Approaching a New Year

Photo by BoliviaInteligente on Unsplash

It’s the day after Christmas. I have to be honest, when we aren’t with our children and grandchildren, we don’t really do Christmas. I wrote and my wife went to work in the nursing home so that younger workers could be home with their families. And, we’re okay with that. Besides, the day doesn’t hold any religious meaning for either of us. Saturnalia is probably more up our alley – a festival of light. And yes, we have lights on for this time of seasonal darkness.

New Year’s Eve is different for us. We don’t go out to parties however. Our age encourages us to celebrate at an earlier hour, usually with neighbours who are just as old as we are.

New Year’s is supposed to be a transition point from old to new. In our home we mark this transition with a ritual where we take down our Christmas tree and put away all the decorations and trappings that we had put up a number of weeks earlier. 

The idea is to welcome the New Year with a clean slate rather drag the detritus of the old year forward, the old saying, “Let auld acquaintance be forgot,” comes to mind. It’s a good concept, but it is just that, a concept. The real world barrels along dragging all the “shit” it has stirred up forward with hyper enthusiasm and exaggerated fears. 

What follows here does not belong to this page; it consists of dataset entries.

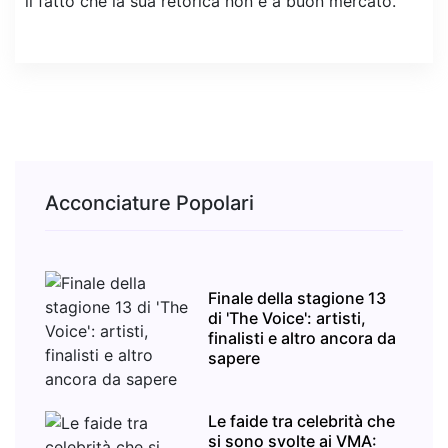
il fatto che la sua retorica non è a buon mercato.
Acconciature Popolari
Finale della stagione 13
di 'The Voice': artisti,
finalisti e altro ancora da
sapere
Le faide tra celebrità che
si sono svolte ai VMA:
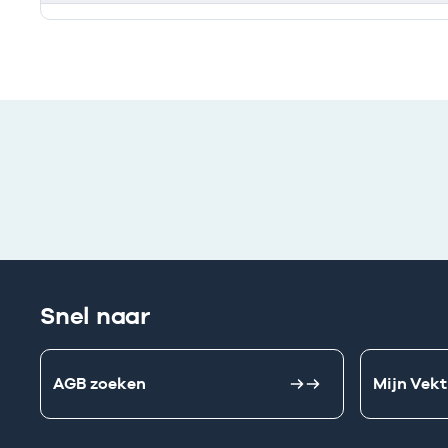
Ik heb een arbeidsrelatie met
Snel naar
AGB zoeken
Mijn Vekt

There really is no time to slow down, take a cleansing breath before moving forward with a clear head. That’s where and when I turn to meditation. And, as much as we want to shut out the news stories that continue to assault us, we are afraid to do so in case we miss something critical for our very survival.

The words below were written in 1994, in the revised edition of a textbook of sorts for understanding Jungian psychology. As I reread these words this morning, I realised that not much has changed in the world. In fact, if anything, the pace and intensity of the assault on our minds, and unintentionally our souls, has increased.

“Secrets almost never exist for long; they bombard the psyche constantly with the opinions and advice and the hard sell. Whether the subject matter is a commercial product, a political position or a social activist’s plea, our minds are the ready targets and our pocketbooks the ultimate goal.”

June Singer, Boundaries of the Soul, p. 3

So, what had prompted me to pick up this old, dusty tome from my bookshelf? It was the word SOUL that was highlighted by size. I wasn’t even particularly looking for any book, especially not such a substantial book. Since I leave home in a matter of days, en route to a village in Mexico, I was looking for a much smaller book. 

Everything that I will take with me has to fit into my 40 Litre backpack. Weight and space are at a premium. I went to put the book back on my shelf but stopped long enough to open the book. I caught the scent of old book dust and sneezed.

That was enough to have me take the book to my desk and begin reading. And, as usual, I discovered gold hiding. I won’t be taking the book with me, but at least I know that it will still be hear when I return in three months’ time.

Now, it is time to get back to final decisions regarding the contents of my backpack in preparation for the next journey. Happy New Year!